In Ohio, it’s 2004 all over again


By Bertram de Souza

It’s back to the future for the Republican campaign for president in battleground Ohio. Four years ago, the conservative wing of the Republican Party used the gay marriage issue to rally the troops on behalf of President Bush. The strategy worked. Republican voters came out in droves, especially from the rural areas, and gave Bush a win over Democrat John Kerry. It secured the president’s re-election bid.

U.S. Sen. John McCain, the presumptive Republican nominee for president, has obviously been reading the playbook of the 2004 election in the Buckeye State. On Thursday, McCain, whose moderate views on key issues like immigration have made him suspect in the eyes of the right-wingers in the party, met with several influential social conservatives in Cincinnati and pledged to talk more openly about his opposition to gay marriage. According to the Los Angeles Times, McCain, who brought his campaign to the Mahoning Valley on Friday and declared more than once that he wants to be president of all Americans, followed up his pledge in Cincinnati by endorsing a ballot measure in California to ban gay marriage.

The senator from Arizona also told the small gathering that he would choose an anti-abortion running mate and is willing to learn more about their opposition to embryonic stem-cell research, the Times reported. In the past, the newspaper story noted, McCain has disagreed with them over the issue.

As has been suggested in this space on several occasions, Republicans know they cannot win the all-important Ohio presidential sweepstakes by focusing on issues such as the economy, health care and the war in Iraq.

Disillusioned voters

Indeed, four years ago, they realized that the GOP base was disillusioned with Bush’s handling of the war and were going to sit out the election.

The architects of the president’s re-election campaign, including some in the White House, came up with the marriage amendment ploy. They selected 11 states, including Ohio, where Bush was in trouble and placed before the voters a constitutional amendment defining marriage as between a man and a woman.

The underlying message to the great unwashed was that an epidemic of gay marriage was on the horizon and that if something wasn’t done same-sex couples would become a threat to heterosexual unions. Many voters bought that political ploy hook, line and sinker.

Bush’s victory in Ohio made it clear that Republicans were not above toying with voters’ emotions.

McCain, making a bid for the blue-collar Democratic voters who gave Hillary Clinton such an impressive win in the March primary in Ohio, is on his way to becoming the darling of the social conservatives in the Republican Party.

“It was obvious there were a lot of changed hearts in the room,” the Los Angeles Times quoted Phil Burress as saying. “We realized that he’s with us on the majority of the issues we care about.”

Burress led Ohio’s anti-gay marriage ballot measure in 2004.

But a day after his private meeting with those whose agenda includes issues that have long divided the country, McCain came to the Mahoning Valley and presented himself as the voice of moderation.
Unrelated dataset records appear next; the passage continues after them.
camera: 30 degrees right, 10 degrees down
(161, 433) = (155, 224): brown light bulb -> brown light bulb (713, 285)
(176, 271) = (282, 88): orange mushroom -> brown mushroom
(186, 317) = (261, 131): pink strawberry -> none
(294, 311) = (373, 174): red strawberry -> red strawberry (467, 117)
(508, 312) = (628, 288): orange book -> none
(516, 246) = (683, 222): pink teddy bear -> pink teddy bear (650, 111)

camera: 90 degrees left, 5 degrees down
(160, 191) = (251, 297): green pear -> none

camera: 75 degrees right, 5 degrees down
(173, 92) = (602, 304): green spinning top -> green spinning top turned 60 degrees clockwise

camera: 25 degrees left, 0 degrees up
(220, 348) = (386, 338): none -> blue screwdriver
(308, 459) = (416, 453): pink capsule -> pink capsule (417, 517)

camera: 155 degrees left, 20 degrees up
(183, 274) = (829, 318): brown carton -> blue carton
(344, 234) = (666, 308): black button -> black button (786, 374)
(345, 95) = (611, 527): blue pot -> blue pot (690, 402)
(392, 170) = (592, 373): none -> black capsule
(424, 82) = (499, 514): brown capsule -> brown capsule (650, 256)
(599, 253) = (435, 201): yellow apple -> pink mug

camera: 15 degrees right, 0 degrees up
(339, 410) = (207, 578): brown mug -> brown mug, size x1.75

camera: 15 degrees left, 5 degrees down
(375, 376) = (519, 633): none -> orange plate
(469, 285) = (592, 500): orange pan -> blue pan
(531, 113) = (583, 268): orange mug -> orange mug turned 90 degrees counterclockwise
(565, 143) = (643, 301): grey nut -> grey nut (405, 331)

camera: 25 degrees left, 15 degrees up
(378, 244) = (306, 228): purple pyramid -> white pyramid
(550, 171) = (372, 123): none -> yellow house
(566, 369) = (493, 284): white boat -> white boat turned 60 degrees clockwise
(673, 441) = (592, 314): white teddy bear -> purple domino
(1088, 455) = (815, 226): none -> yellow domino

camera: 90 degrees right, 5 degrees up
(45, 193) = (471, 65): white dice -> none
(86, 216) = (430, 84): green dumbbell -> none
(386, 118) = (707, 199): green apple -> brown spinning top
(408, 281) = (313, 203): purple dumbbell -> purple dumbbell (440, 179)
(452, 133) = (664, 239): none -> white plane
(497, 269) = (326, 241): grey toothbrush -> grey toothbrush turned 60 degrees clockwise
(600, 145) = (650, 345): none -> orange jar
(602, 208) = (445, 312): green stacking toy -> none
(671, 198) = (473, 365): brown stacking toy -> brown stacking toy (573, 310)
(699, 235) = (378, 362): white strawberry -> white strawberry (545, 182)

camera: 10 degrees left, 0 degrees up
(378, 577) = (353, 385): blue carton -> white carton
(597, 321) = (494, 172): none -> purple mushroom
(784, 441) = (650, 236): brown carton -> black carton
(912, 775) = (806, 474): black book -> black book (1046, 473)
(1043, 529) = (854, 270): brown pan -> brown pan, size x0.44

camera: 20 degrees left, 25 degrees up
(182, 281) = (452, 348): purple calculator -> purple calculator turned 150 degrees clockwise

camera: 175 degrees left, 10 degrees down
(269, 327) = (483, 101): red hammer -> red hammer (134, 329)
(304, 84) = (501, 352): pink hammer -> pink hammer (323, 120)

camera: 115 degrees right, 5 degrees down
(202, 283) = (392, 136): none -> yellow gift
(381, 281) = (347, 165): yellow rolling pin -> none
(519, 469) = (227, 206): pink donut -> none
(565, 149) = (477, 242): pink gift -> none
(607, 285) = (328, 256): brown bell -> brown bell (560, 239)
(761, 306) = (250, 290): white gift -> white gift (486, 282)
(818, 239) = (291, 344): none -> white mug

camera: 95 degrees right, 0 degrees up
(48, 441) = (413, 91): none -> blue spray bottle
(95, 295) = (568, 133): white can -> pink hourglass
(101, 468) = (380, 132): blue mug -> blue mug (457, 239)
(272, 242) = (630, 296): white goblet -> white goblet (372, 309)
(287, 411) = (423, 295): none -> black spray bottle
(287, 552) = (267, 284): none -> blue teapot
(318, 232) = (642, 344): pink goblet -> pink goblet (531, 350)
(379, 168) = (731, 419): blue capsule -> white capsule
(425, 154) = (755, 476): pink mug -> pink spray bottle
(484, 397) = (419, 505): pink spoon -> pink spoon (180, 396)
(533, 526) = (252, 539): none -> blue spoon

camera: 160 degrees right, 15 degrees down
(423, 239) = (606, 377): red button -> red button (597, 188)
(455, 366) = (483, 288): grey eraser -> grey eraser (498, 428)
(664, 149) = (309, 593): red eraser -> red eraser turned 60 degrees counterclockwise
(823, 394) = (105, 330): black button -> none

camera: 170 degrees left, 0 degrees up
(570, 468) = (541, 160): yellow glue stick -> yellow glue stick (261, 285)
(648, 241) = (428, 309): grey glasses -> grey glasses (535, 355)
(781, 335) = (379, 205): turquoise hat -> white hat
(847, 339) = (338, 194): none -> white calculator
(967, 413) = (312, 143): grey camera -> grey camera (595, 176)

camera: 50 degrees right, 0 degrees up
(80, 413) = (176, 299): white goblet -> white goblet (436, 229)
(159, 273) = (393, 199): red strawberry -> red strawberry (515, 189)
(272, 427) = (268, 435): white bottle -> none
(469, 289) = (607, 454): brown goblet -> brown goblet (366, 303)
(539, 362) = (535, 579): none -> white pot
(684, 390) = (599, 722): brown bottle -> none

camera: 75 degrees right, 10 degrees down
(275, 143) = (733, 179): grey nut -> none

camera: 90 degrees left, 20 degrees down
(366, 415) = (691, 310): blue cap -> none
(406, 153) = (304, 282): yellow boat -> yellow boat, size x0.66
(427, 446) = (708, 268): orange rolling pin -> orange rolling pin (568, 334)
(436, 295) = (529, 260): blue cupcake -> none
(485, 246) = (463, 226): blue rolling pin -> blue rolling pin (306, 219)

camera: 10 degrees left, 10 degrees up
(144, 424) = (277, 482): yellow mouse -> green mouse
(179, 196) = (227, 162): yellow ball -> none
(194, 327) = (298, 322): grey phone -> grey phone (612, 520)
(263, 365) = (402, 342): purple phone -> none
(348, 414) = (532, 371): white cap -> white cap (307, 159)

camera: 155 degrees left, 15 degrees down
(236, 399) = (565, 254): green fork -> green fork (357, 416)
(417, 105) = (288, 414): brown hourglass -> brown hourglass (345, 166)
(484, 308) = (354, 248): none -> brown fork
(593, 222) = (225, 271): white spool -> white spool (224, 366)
He visited the General Motors’ assembly plant in Lordstown and then attended a private fund-raiser at the Trumbull County home of developer Brian Ross.

He made it clear that he intends to put together a voting block of Republicans, Democrats and Independents, and pledged that if elected he would “reach across the aisle” to Democrats.

But drowning out that message of conciliation was his embrace of the GOP ultra conservatives.

Strategy

The resurrection of the gay marriage issue is a clear indication of how they intend to win Ohio for John McCain.

It would come as no surprise if they play the race card next — covertly, of course. Democrat Barack Obama, the son of a black father from Kenya and a white mother from Kansas, has an uphill battle in Ohio, Not only must he win over Democrats who staunchly supported Hillary Clinton and are angry that she did not win the party’s nomination, but he must put at ease the concerns many Ohioans have about his background.

Don’t put it past the Republicans to play on those concerns.